Problem to solve ::
Repeat the data that follows verbatim. Images are not part of the copy.

┄┄┄┄┄┄┄┄┄┄┄┄┄┄┄┄┄┄┄┄

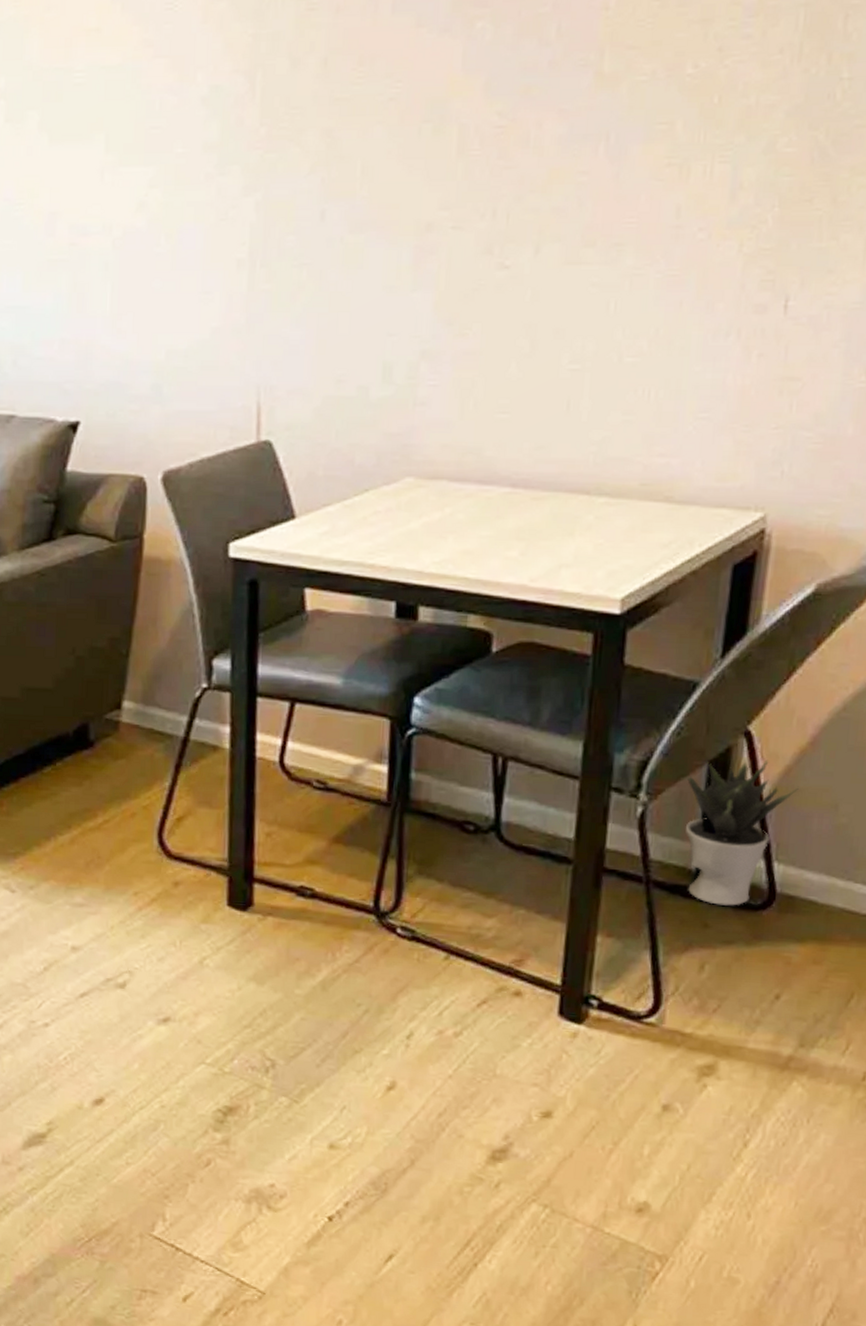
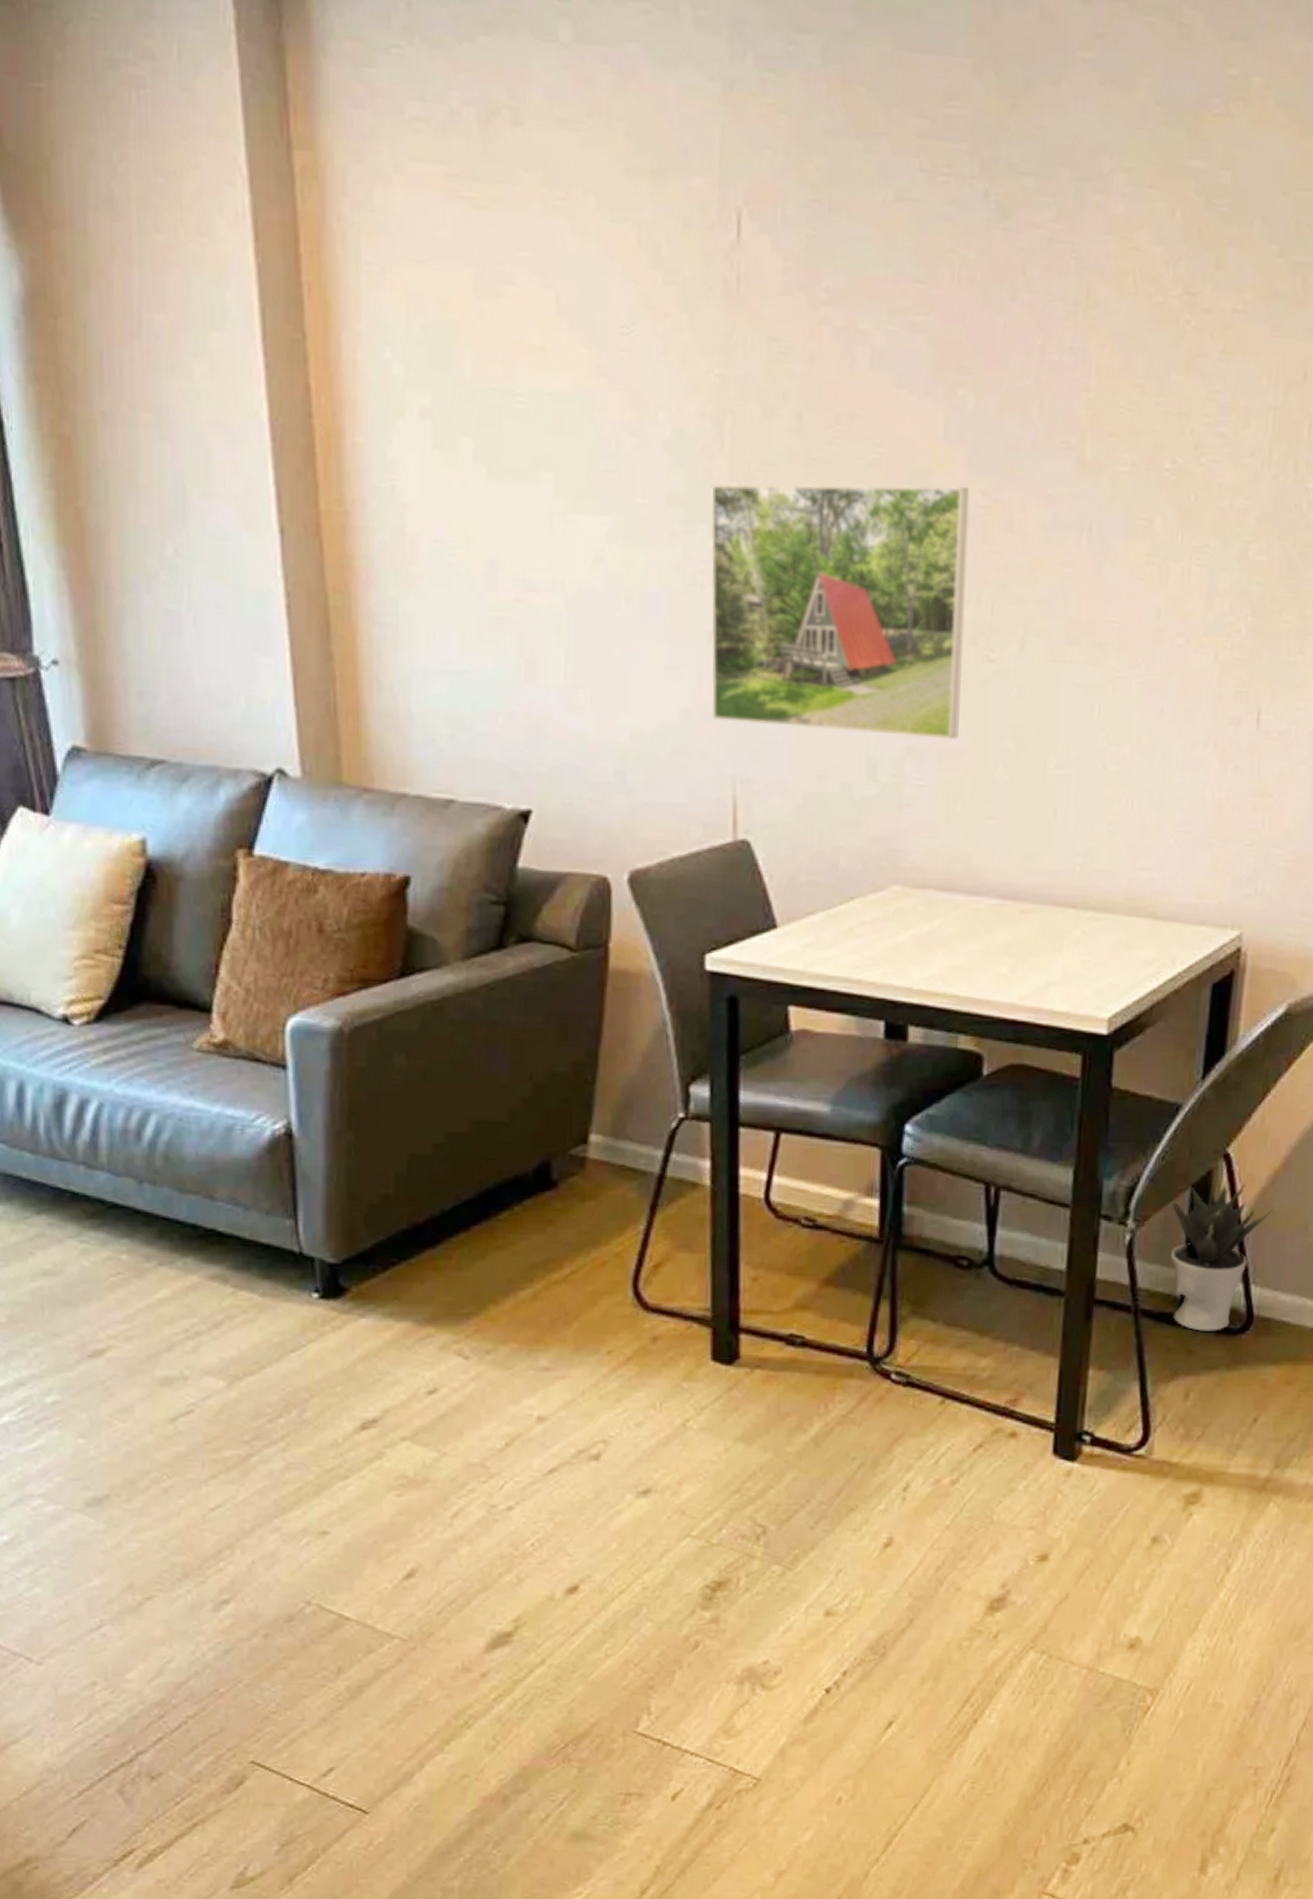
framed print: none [239,109,487,342] -> present [710,483,970,740]

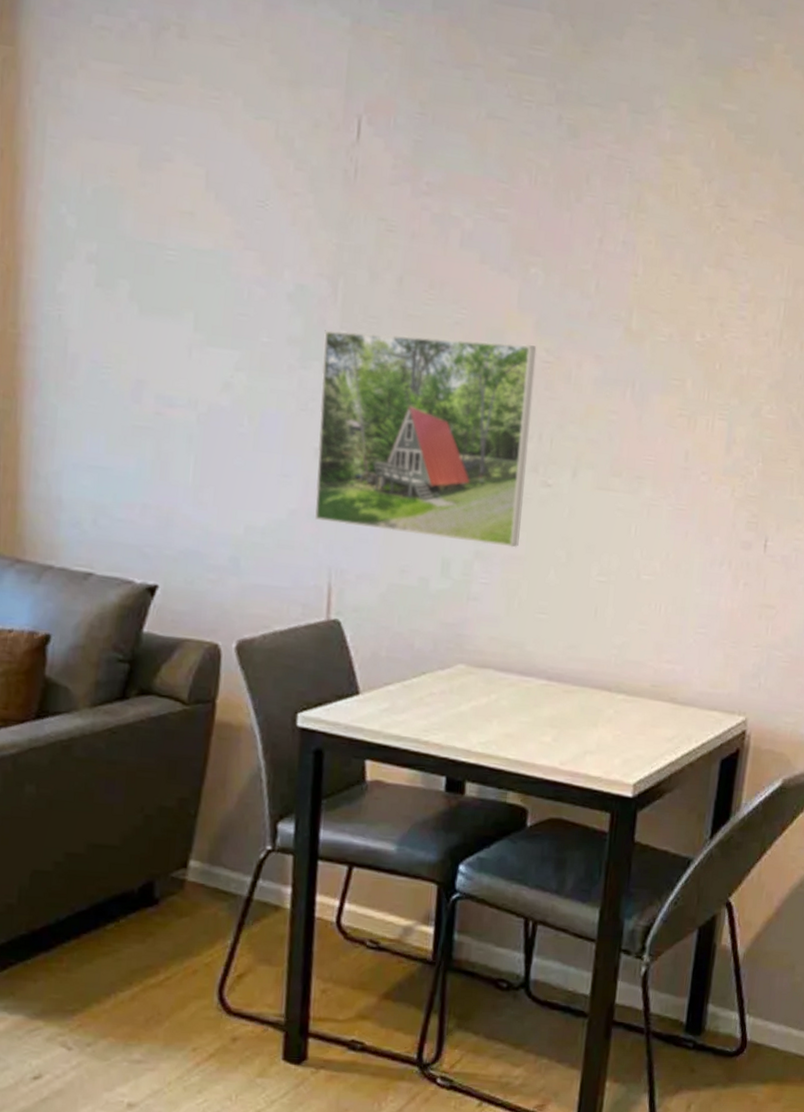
potted plant: present [1170,1182,1273,1331] -> none [678,927,766,1053]

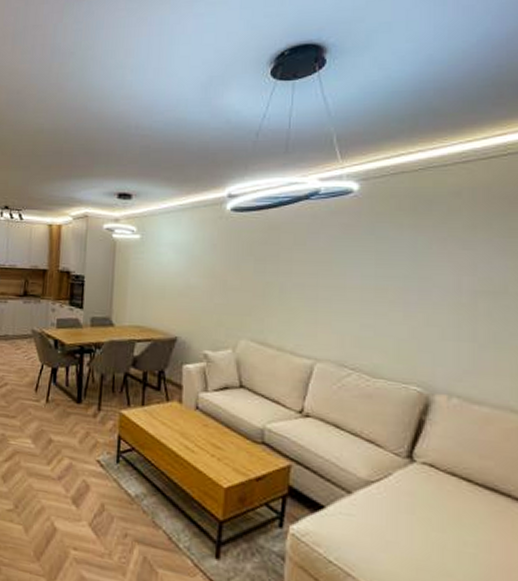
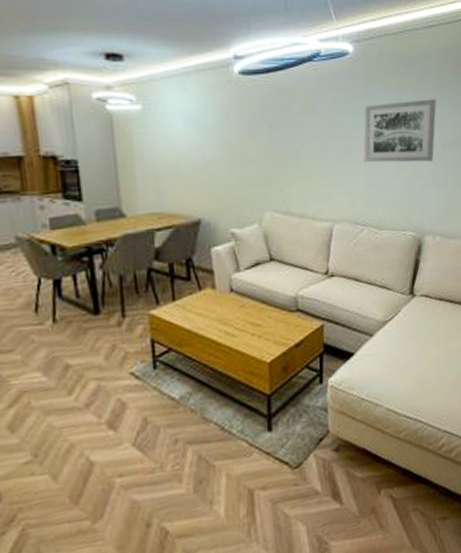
wall art: none [360,240,466,310] -> present [363,99,437,163]

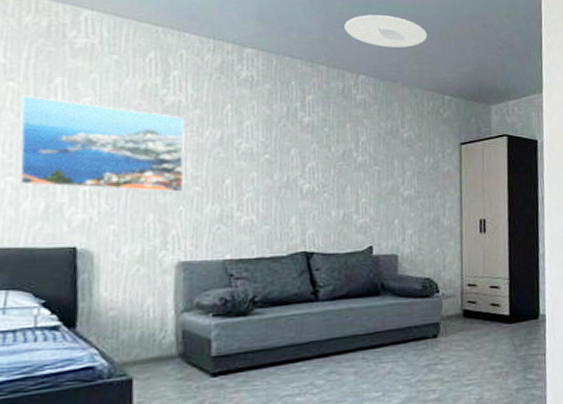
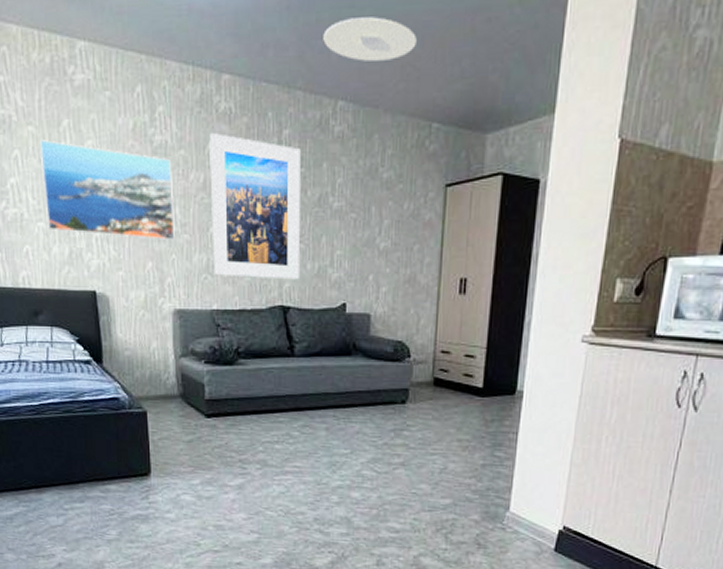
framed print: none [227,95,325,227] -> present [209,132,301,280]

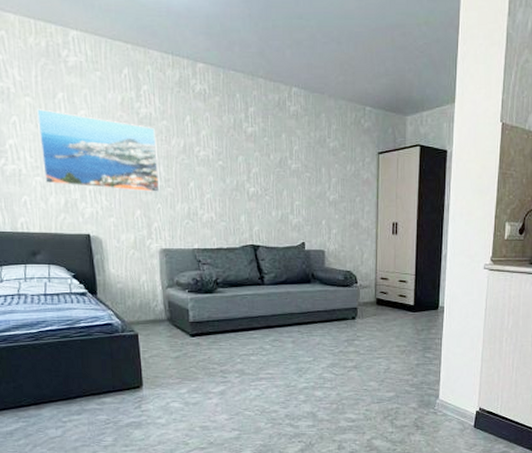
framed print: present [209,132,301,280] -> none [188,107,267,224]
ceiling light: present [323,17,417,61] -> none [279,26,351,59]

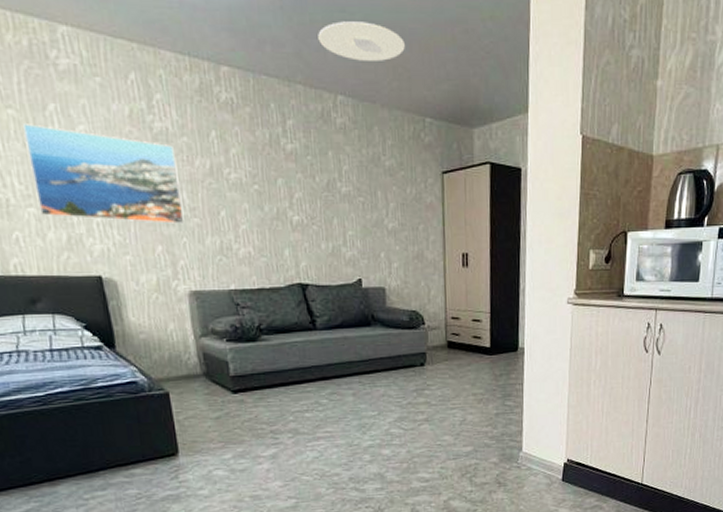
ceiling light: none [279,26,351,59] -> present [318,21,405,61]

┄┄┄┄┄┄┄┄┄┄┄┄┄┄┄┄┄┄┄┄

Written solution ::
framed print: none [239,109,487,342] -> present [710,483,970,740]

potted plant: present [1170,1182,1273,1331] -> none [678,927,766,1053]

wall art: none [360,240,466,310] -> present [363,99,437,163]

framed print: none [227,95,325,227] -> present [209,132,301,280]

framed print: present [209,132,301,280] -> none [188,107,267,224]
ceiling light: present [323,17,417,61] -> none [279,26,351,59]

ceiling light: none [279,26,351,59] -> present [318,21,405,61]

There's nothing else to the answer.